When I said about Q1 having fast turnon and turnoff times, they should be vertical. Your first diagram shows Q1 turnoff (0v-5v transistion) is very slow, taking maybe 12% or more of the total cycle time. That's really poor in terms of efficiency.

I think this is partly because freq is too high, looks like about 11uS per cycle or 91kHz, if you can drop this to 20kHz with the same imperfect turnoff time then you have 4.5 times less switching losses. The freq is probably high because of removing C2, which is the main RC delay component that slows the circuit down and improves efficiency.
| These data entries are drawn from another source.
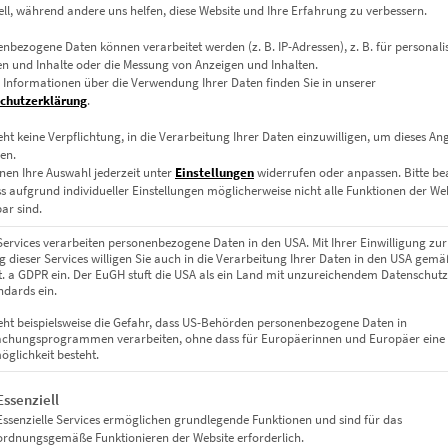
zzgl.
Versand
ell, während andere uns helfen, diese Website und Ihre Erfahrung zu verbessern.
Lieferzeit: ca. 10 Werktage
nbezogene Daten können verarbeitet werden (z. B. IP-Adressen), z. B. für personalis
n und Inhalte oder die Messung von Anzeigen und Inhalten.
 Informationen über die Verwendung Ihrer Daten finden Sie in unserer
Dieses Produkt weist mehrere Varianten auf. Die Optionen können auf der Produktseite gewählt werden
chutzerklärung
.
eht keine Verpflichtung, in die Verarbeitung Ihrer Daten einzuwilligen, um dieses An
en.
nen Ihre Auswahl jederzeit unter
Einstellungen
widerrufen oder anpassen.
Bitte b
ss aufgrund individueller Einstellungen möglicherweise nicht alle Funktionen der We
ar sind.
Services verarbeiten personenbezogene Daten in den USA. Mit Ihrer Einwilligung zur
 dieser Services willigen Sie auch in die Verarbeitung Ihrer Daten in den USA gemäß
lit. a GDPR ein. Der EuGH stuft die USA als ein Land mit unzureichendem Datenschut
dards ein.
eht beispielsweise die Gefahr, dass US-Behörden personenbezogene Daten in
chungsprogrammen verarbeiten, ohne dass für Europäerinnen und Europäer eine
glichkeit besteht.
gt eine Liste der Service-Gruppen, für die eine Einwilligung erteil
Essenziell
EZ00145 Watching Liberty from the Side
Essenzielle Services ermöglichen grundlegende Funktionen und sind für das
€
24,90
–
€
919,00
ordnungsgemäße Funktionieren der Website erforderlich.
In your second chart (Q1 Ve) you can see the R2 voltage, which should rise until it reaches about 200mV and causes the turnoff to begin. This is not happening, because turnoff is starting about 4mV I think you are getting the old problem of oscillating based on Q1 saturation prblems instead of the desired oscillation based on R2 current >setpoint.

I would start by removing the zener, and setting a higher value R4 until it oscillates at a point where R2 (Q1 Ve) reaches 0.2v. And also with a large enough value for C2 so that oscillation is 20-30kHz. At that point you will be putting max current to the load resistor so choose R2 value to give the max desired current into the load.

You might also need to replace the resistor that was originally where Cfb is now, that resistor keeps Q2 turned on for the duration of the flyback pulse, which decreases frequency.

Have you worked out a desired max output current yet? Your R2 value of 1 ohm , switched at 200mV will set output current of maybe 100mA, which seems high to me.